=== Begin Enclosure ===

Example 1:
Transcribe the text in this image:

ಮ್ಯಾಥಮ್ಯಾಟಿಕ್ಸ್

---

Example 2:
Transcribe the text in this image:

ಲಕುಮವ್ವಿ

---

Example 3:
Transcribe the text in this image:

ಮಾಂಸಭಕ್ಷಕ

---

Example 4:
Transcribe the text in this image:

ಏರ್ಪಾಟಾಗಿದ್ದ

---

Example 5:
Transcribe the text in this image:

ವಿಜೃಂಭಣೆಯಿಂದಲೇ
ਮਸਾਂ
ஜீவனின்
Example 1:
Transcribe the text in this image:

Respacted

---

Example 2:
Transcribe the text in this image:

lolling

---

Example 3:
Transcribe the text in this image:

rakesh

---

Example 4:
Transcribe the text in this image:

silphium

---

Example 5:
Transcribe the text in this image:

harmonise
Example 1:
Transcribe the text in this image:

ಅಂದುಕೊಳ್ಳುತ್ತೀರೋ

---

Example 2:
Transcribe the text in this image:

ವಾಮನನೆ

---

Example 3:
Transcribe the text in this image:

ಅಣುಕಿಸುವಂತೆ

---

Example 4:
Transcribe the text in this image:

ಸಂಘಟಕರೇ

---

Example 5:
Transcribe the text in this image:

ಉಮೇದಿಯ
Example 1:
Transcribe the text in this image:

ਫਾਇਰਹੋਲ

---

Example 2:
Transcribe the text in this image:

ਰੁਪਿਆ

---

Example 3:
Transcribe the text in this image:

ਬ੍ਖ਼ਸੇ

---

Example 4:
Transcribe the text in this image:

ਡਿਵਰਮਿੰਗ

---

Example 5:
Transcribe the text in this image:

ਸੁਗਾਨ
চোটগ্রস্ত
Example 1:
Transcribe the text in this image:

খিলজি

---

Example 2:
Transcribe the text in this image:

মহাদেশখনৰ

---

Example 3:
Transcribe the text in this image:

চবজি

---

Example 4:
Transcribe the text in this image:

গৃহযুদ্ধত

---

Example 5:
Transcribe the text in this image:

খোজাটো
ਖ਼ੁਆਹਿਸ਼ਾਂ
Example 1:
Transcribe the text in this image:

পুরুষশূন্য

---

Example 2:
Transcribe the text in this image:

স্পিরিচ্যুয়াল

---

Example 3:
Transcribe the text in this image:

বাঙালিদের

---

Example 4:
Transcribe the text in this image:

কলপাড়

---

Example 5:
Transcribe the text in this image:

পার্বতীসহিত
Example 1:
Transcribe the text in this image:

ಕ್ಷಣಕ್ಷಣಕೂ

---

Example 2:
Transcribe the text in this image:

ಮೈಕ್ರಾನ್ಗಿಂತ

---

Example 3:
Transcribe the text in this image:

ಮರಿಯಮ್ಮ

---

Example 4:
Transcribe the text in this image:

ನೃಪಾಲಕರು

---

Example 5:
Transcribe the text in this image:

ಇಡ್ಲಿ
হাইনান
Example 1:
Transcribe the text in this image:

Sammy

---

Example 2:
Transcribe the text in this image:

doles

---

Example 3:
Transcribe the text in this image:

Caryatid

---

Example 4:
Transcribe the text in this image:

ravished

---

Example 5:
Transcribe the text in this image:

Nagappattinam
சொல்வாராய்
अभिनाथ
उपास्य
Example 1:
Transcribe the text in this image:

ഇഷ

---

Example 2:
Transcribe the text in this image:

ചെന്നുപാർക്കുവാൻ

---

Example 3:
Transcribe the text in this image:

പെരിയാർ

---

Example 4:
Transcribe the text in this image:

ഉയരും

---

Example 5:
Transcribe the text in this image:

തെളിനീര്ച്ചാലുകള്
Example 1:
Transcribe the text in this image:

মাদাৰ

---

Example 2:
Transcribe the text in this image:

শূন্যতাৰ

=== End Enclosure ===

* THE TASK *
Print again each line of the listing above, exactly as it appears.

* RESPONSE TO THE EXERCISE *
Example 1:
Transcribe the text in this image:

ಮ್ಯಾಥಮ್ಯಾಟಿಕ್ಸ್

---

Example 2:
Transcribe the text in this image:

ಲಕುಮವ್ವಿ

---

Example 3:
Transcribe the text in this image:

ಮಾಂಸಭಕ್ಷಕ

---

Example 4:
Transcribe the text in this image:

ಏರ್ಪಾಟಾಗಿದ್ದ

---

Example 5:
Transcribe the text in this image:

ವಿಜೃಂಭಣೆಯಿಂದಲೇ
ਮਸਾਂ
ஜீவனின்
Example 1:
Transcribe the text in this image:

Respacted

---

Example 2:
Transcribe the text in this image:

lolling

---

Example 3:
Transcribe the text in this image:

rakesh

---

Example 4:
Transcribe the text in this image:

silphium

---

Example 5:
Transcribe the text in this image:

harmonise
Example 1:
Transcribe the text in this image:

ಅಂದುಕೊಳ್ಳುತ್ತೀರೋ

---

Example 2:
Transcribe the text in this image:

ವಾಮನನೆ

---

Example 3:
Transcribe the text in this image:

ಅಣುಕಿಸುವಂತೆ

---

Example 4:
Transcribe the text in this image:

ಸಂಘಟಕರೇ

---

Example 5:
Transcribe the text in this image:

ಉಮೇದಿಯ
Example 1:
Transcribe the text in this image:

ਫਾਇਰਹੋਲ

---

Example 2:
Transcribe the text in this image:

ਰੁਪਿਆ

---

Example 3:
Transcribe the text in this image:

ਬ੍ਖ਼ਸੇ

---

Example 4:
Transcribe the text in this image:

ਡਿਵਰਮਿੰਗ

---

Example 5:
Transcribe the text in this image:

ਸੁਗਾਨ
চোটগ্রস্ত
Example 1:
Transcribe the text in this image:

খিলজি

---

Example 2:
Transcribe the text in this image:

মহাদেশখনৰ

---

Example 3:
Transcribe the text in this image:

চবজি

---

Example 4:
Transcribe the text in this image:

গৃহযুদ্ধত

---

Example 5:
Transcribe the text in this image:

খোজাটো
ਖ਼ੁਆਹਿਸ਼ਾਂ
Example 1:
Transcribe the text in this image:

পুরুষশূন্য

---

Example 2:
Transcribe the text in this image:

স্পিরিচ্যুয়াল

---

Example 3:
Transcribe the text in this image:

বাঙালিদের

---

Example 4:
Transcribe the text in this image:

কলপাড়

---

Example 5:
Transcribe the text in this image:

পার্বতীসহিত
Example 1:
Transcribe the text in this image:

ಕ್ಷಣಕ್ಷಣಕೂ

---

Example 2:
Transcribe the text in this image:

ಮೈಕ್ರಾನ್ಗಿಂತ

---

Example 3:
Transcribe the text in this image:

ಮರಿಯಮ್ಮ

---

Example 4:
Transcribe the text in this image:

ನೃಪಾಲಕರು

---

Example 5:
Transcribe the text in this image:

ಇಡ್ಲಿ
হাইনান
Example 1:
Transcribe the text in this image:

Sammy

---

Example 2:
Transcribe the text in this image:

doles

---

Example 3:
Transcribe the text in this image:

Caryatid

---

Example 4:
Transcribe the text in this image:

ravished

---

Example 5:
Transcribe the text in this image:

Nagappattinam
சொல்வாராய்
अभिनाथ
उपास्य
Example 1:
Transcribe the text in this image:

ഇഷ

---

Example 2:
Transcribe the text in this image:

ചെന്നുപാർക്കുവാൻ

---

Example 3:
Transcribe the text in this image:

പെരിയാർ

---

Example 4:
Transcribe the text in this image:

ഉയരും

---

Example 5:
Transcribe the text in this image:

തെളിനീര്ച്ചാലുകള്
Example 1:
Transcribe the text in this image:

মাদাৰ

---

Example 2:
Transcribe the text in this image:

শূন্যতাৰ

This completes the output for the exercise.